[Opening Data excerpts section]
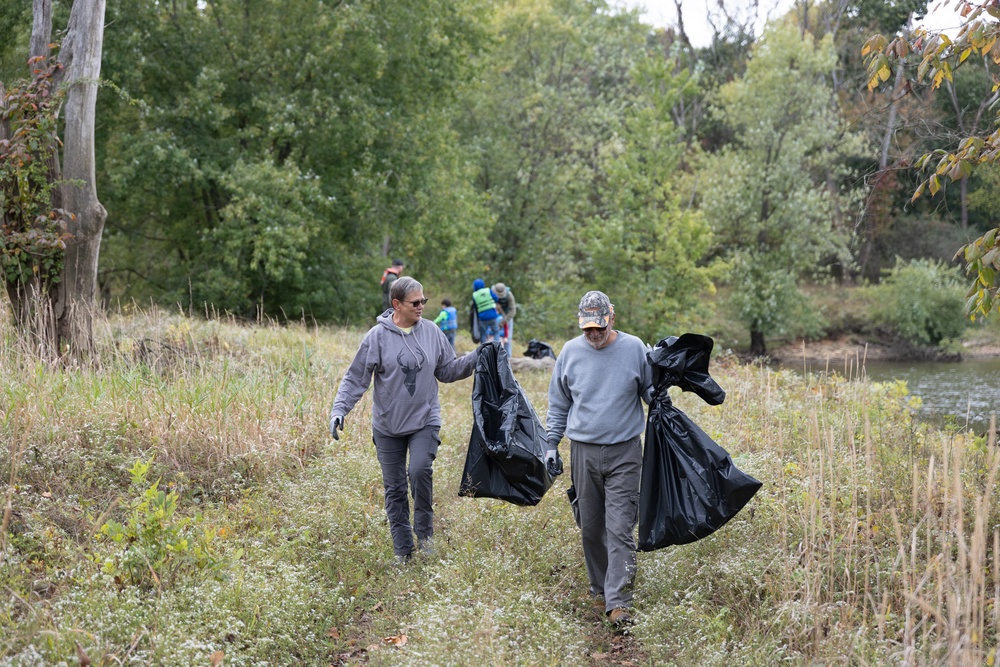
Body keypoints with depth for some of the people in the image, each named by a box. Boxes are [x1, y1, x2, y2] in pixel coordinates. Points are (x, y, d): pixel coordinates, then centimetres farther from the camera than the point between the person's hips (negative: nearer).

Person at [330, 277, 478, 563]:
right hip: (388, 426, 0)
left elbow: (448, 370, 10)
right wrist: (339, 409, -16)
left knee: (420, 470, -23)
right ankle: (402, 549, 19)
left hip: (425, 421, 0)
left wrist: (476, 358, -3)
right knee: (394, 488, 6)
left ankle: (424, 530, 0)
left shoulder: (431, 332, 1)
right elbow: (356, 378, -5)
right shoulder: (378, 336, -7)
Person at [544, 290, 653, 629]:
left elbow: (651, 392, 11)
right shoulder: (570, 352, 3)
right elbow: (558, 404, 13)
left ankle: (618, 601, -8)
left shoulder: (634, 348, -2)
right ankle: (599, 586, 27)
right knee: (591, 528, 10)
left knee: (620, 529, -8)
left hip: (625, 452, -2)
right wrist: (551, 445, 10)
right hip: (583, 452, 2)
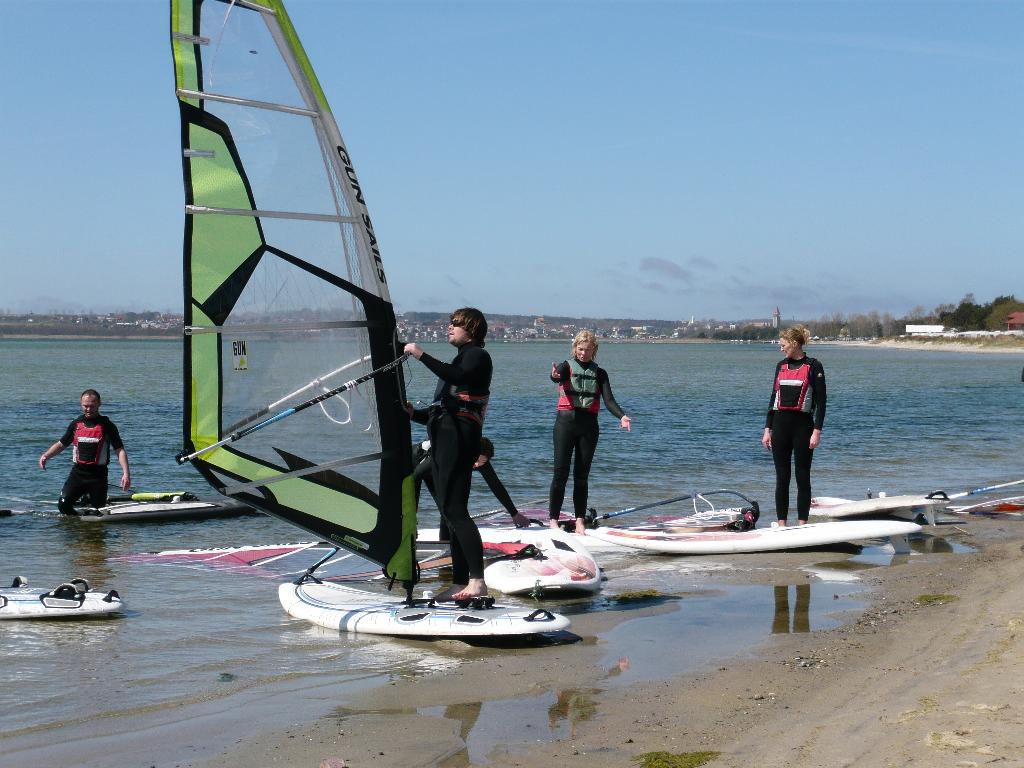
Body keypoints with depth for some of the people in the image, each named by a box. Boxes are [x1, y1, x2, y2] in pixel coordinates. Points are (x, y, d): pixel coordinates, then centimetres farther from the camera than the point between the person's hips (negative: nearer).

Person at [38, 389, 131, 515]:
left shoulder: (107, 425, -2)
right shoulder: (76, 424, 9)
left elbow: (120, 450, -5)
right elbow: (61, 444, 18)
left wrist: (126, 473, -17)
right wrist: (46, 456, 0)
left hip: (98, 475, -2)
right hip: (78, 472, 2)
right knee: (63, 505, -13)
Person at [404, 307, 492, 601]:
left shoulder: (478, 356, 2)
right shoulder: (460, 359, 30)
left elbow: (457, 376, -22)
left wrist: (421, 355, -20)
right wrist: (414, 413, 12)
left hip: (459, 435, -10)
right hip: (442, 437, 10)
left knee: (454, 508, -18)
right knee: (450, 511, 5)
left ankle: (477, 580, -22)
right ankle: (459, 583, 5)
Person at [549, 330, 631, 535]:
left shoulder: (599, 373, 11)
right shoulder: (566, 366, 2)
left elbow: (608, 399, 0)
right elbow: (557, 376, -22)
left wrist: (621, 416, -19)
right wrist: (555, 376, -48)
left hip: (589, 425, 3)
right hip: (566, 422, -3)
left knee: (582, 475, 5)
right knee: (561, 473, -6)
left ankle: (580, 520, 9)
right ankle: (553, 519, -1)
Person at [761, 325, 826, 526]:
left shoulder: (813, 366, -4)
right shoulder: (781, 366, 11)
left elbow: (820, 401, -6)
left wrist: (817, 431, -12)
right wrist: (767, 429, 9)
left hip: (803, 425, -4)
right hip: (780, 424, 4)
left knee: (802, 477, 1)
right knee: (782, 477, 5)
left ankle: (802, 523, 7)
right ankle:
[Closing Data excerpts section]
How to complete this task: What you return must be the lines above that run from the line with "right shoulder: (76, 424, 9)" to the line with "left wrist: (421, 355, -20)", inclusive, each copied exactly.

Response for this exercise:
right shoulder: (76, 424, 9)
left elbow: (120, 450, -5)
right elbow: (61, 444, 18)
left wrist: (126, 473, -17)
right wrist: (46, 456, 0)
left hip: (98, 475, -2)
right hip: (78, 472, 2)
right knee: (63, 505, -13)
Person at [404, 307, 492, 601]:
left shoulder: (478, 356, 2)
right shoulder: (460, 359, 30)
left elbow: (457, 376, -22)
left wrist: (421, 355, -20)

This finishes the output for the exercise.